Avant d'être montrées à Brioude, en Haute-Loire, certaines œuvres de Joan Miró ont été exposées au Grand Palais en 2018. / © Bruno Levesque / MAXPPP
Avant d'être montrées à Brioude, en Haute-Loire, certaines œuvres de Joan Miró ont été exposées au Grand Palais en 2018. / © Bruno Levesque / MAXPPP

Depuis début avril et jusqu’à fin mai, le Doyenné de Brioude en Haute-Loire est en travaux. Les lieux doivent être climatisés afin d’accueillir, dès le 22 juin, 80 œuvres de l’artiste catalan Miró.
 

Par Catherine Lopes

Après le succès de l’exposition consacrée à Marc Chagall l'an passé, le Doyenné de Brioude, en Haute-Loire, accueillera à partir du 22 juin prochain 80 œuvres de l’artiste catalan Joan Miró. Mais ce bâtiment, datant du 12e siècle, manquait cruellement d’une climatisation. Alain Flour, directeur des services techniques à la mairie de Brioude raconte : « L’an passé, nous  avons constaté qu’en période caniculaire, il y a avait une forte chaleur. Il n’y avait pas d’inertie à l’intérieur. Deux façades sur quatre sont très ensoleillées. De nombreuses baies vitrées causent un véritable effet de serre. A cela il faut ajouter la chaleur de 40 000 visiteurs et les calories des éclairages. Nous avions installé des climatiseurs portables mais c’était un pis-aller. Il nous fallait une véritable climatisation ».
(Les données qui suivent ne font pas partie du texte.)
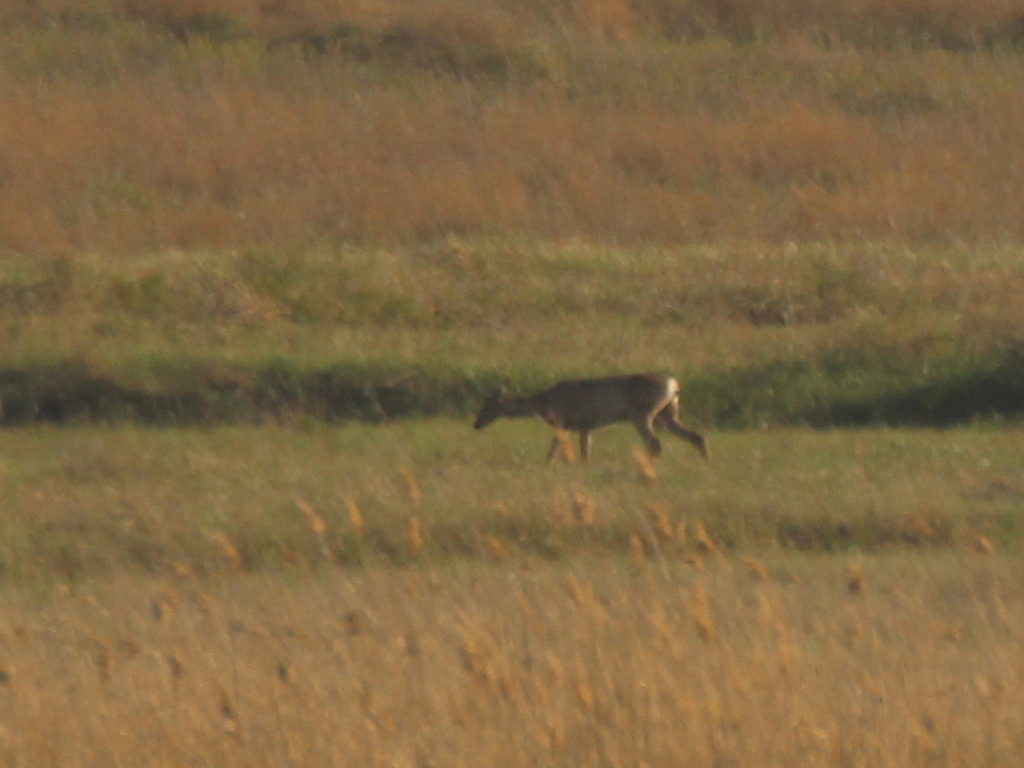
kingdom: Animalia
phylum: Chordata
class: Mammalia
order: Artiodactyla
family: Cervidae
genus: Capreolus
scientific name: Capreolus pygargus
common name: Siberian roe
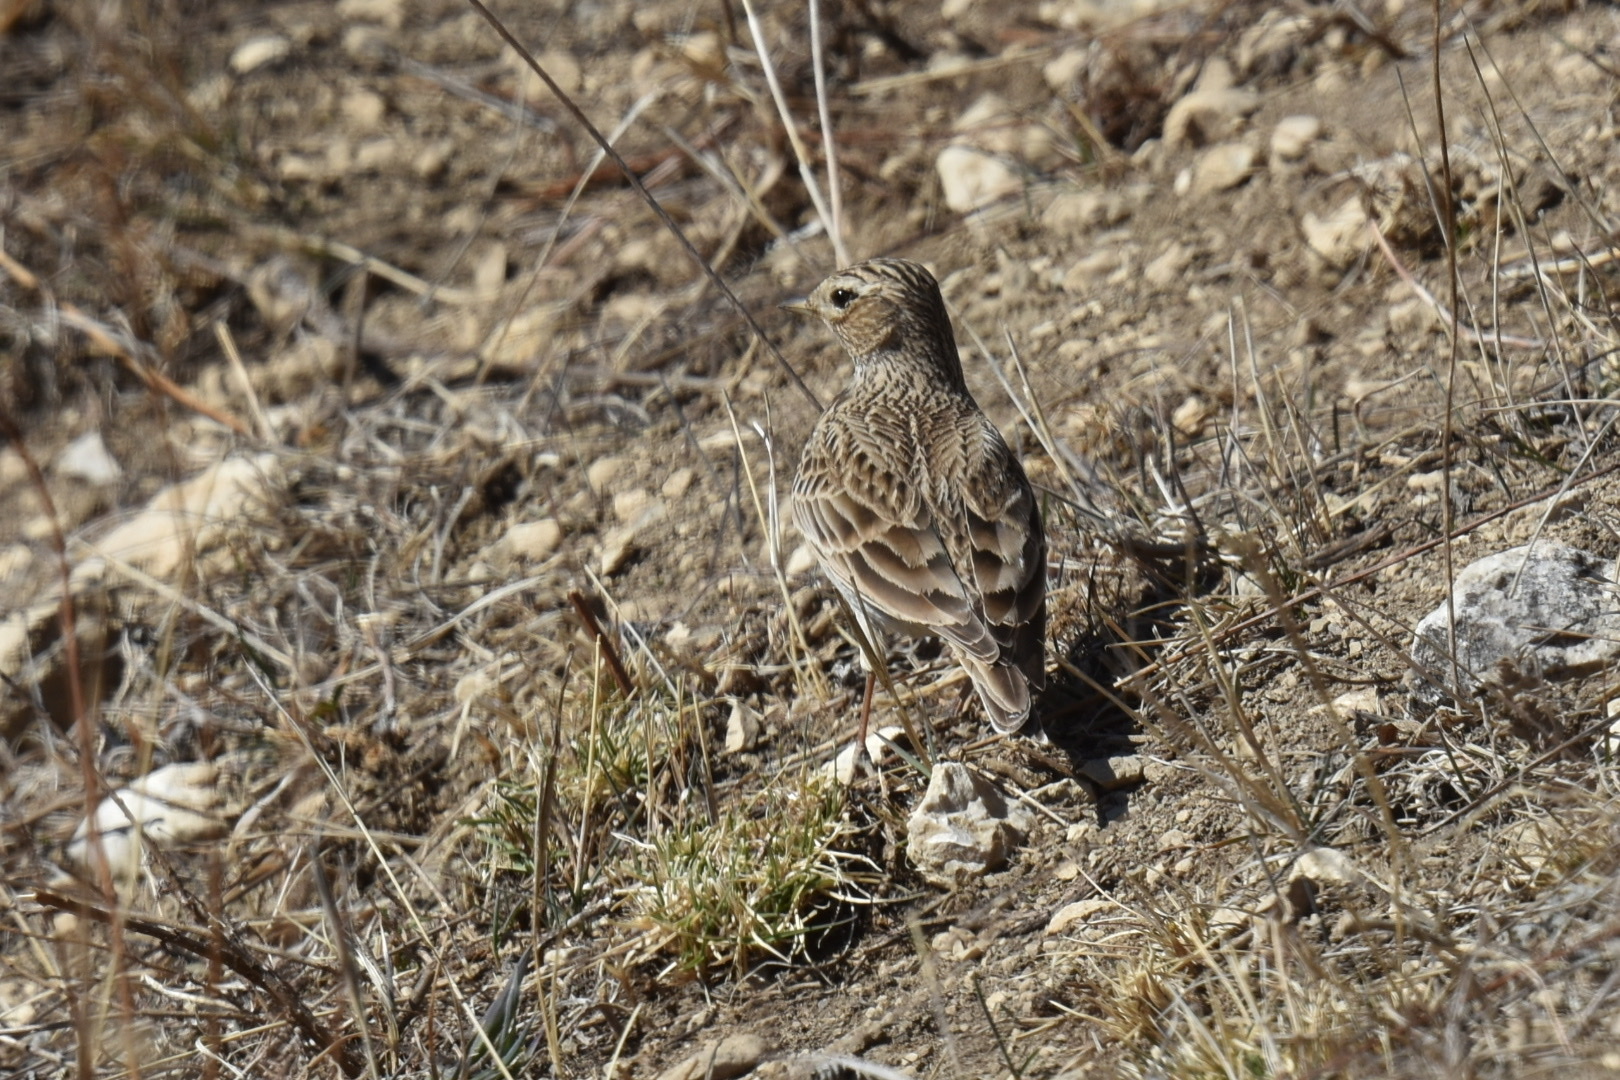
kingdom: Animalia
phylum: Chordata
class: Aves
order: Passeriformes
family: Alaudidae
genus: Alauda
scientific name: Alauda arvensis
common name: Eurasian skylark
Un circuit invisible pour le visiteur

La climatisation s’avérait indispensable pour conserver une température stable et assez basse pour permettre la conservation des œuvres exposées. Mais les travaux de ce bâtiment, inscrit à l’inventaire des monuments historiques, ne pouvaient pas démarrer avant l’accord de la conservation régionale des monuments historiques. La suite s’est déroulée en un temps record et les travaux ont pu démarrer le 2 avril. Alain Flour explique : « Rien ne sera visible car l’installation se fait dans les combles. L’air chaud est rafraîchi dans les combles. Tout se passe au niveau de la cage d’escalier. Les bouches de reprise sont cachées dans des moucharabiehs en bois. De plus, une eau fraîche à 18 degrés va circuler dans des planchers habituellement chauffants ».

120 000 euros de travaux

Ainsi, grâce à ces travaux, la température pourra baisser de 5 degrés et se stabiliser à 22 voire 23 degrés. L’hygrométrie est par ailleurs stable. « Nous réalisons ces travaux avant tout pour les œuvres. De futurs prêteurs pourront nous confier leurs œuvres car la température et l’hygrométrie seront maîtrisées » confie le directeur des services techniques. Les travaux de climatisation doivent s’achever le 28 mai, pour un montant total de 120 000 euros.